A Changes of homogeneous selection to bacterial community assembly were estimated by iCAMP. Data are presented as mean values ± SD. Error bars represented standard deviations (n = 15, 20, and 10 biologically independent samples for A/F, cropland, and grassland treatment, respectively). One-side significance based on bootstrapping test is expressed as ***p < 0.01. B Volcano plots depicting the abundances of genes (KEGG KO) that exhibit significant differences between the compared groups. Significantly altered genes are marked in red (up) and blue (down) based on DESeq2 p < 0.05.

Fig. 5. Cluster analysis of gene abundance profiles during the summers of 2014–2019.

A Six clusters show the abundance patterns of KEGG KOs across 6 years and the number of KOs in each cluster is displayed. B Heatmap showing KEGG modules (completeness > 60%) based on KOs in Cluster 1 and 2 (membership > 0.5). The RPKM value of each module was log₁₀ transformed before row scaling. CMP-KDO cytidine 5′-monophospho-3-deoxy-d-manno-2-octulosonic acid, PPP pentose phosphate pathway, UDP-GlcNAc uridine diphosphate N-acetylglucosamine, IMP inosine monophosphate, ADP adenosine diphosphate, ATP adenosine triphosphate.

Fig. 6. Impact of climate change on genes involved in microbial biogeochemical cycles and stress response.

Heatmaps displaying abundances of genes related to C, S, and P cycles (A), N cycle (B), CAZymes (C), and stress response (D) that were affected by climate change. Asterisks indicate significant differences between A and F treatments over 6 years based on DESeq2 (*p < 0.05; **p < 0.01; ***p < 0.001). The RPKM value of genes was log₁₀ transformed before row scaling. The RNA/DNA ratio of selected genes was calculated using metagenomics and metatranscriptomics. CBB Calvin–Benson–Bassham, rTCA reductive tricarboxylic acid, 3-HP 3-hydroxypropionate, 3-HP/4-HB 3-hydroxypropionate/4-hydroxybutyrate, ASR assimilatory sulfate reduction, DSR dissimilatory sulfate reduction, SOX sulfur oxidizing, SOD superoxide dismutase, CAT catalase, Hsp heat shock protein, GPx glutathione peroxidase.

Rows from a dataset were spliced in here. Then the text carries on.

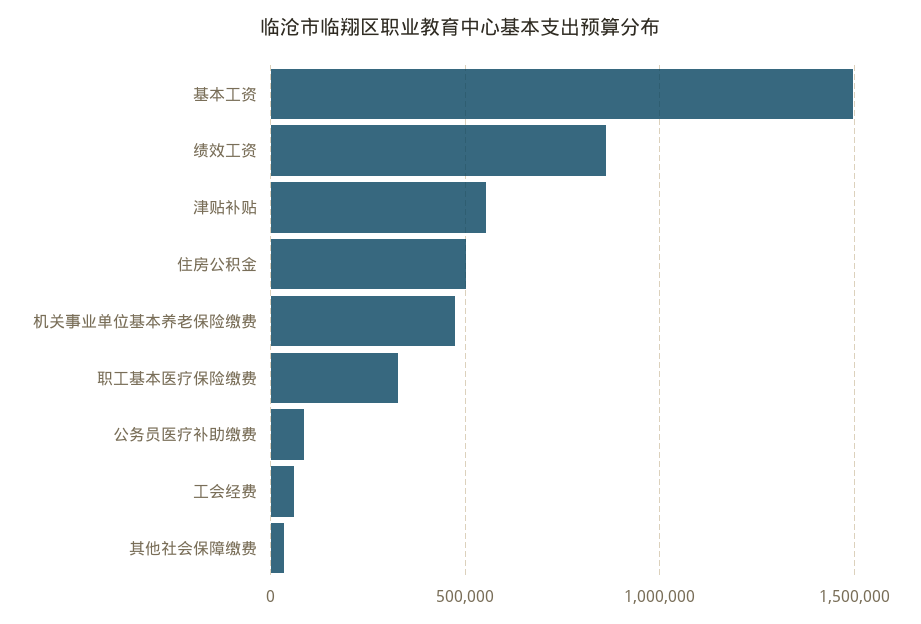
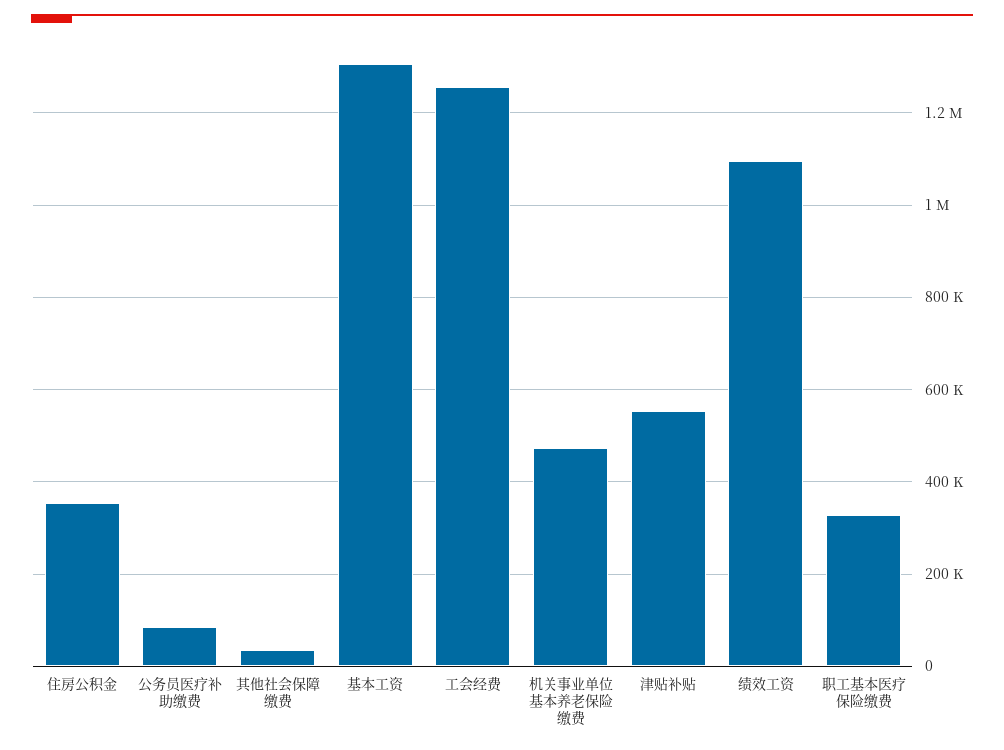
  {
-   "基本工资": 1500000,
+   "基本工资": 1300000,
-   "绩效工资": 850000,
+   "绩效工资": 1100000,
    "津贴补贴": 560000,
-   "住房公积金": 500000,
+   "住房公积金": 360000,
    "机关事业单位基本养老保险缴费": 480000,
    "职工基本医疗保险缴费": 320000,
    "公务员医疗补助缴费": 80000,
-   "工会经费": 50000,
+   "工会经费": 1260000,
    "其他社会保障缴费": 40000
  }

Fig. 7. Impact of climate change on microbial BGCs during the summers of 2014–2019.

A Heatmaps showing abundances (>0.5%) of BGCs in metagenomic contigs significantly affected by extreme summers. The RPKM value of BGCs was log₁₀ transformed before row scaling. Asterisks indicate significant differences between A and F treatments based on the DESeq2 (*p < 0.05; **p < 0.01; ***p < 0.001). B Chemical structure of geosmin (GSM), 2-methylisoborneo (MIB), and alkylresorcinols. R represents alkyl side chains. C Phylum-level assignment of BGC-containing contigs. Numbers in brackets represent the number of contigs assigned to the same BGC. D BGCs in assembled MAGs as predicted by antiSMASH. The sequence similarities between query and reference BGCs in the MIBiG database are shown in brackets. PKS polyketide synthase, NRPS nonribosomal peptide synthetase.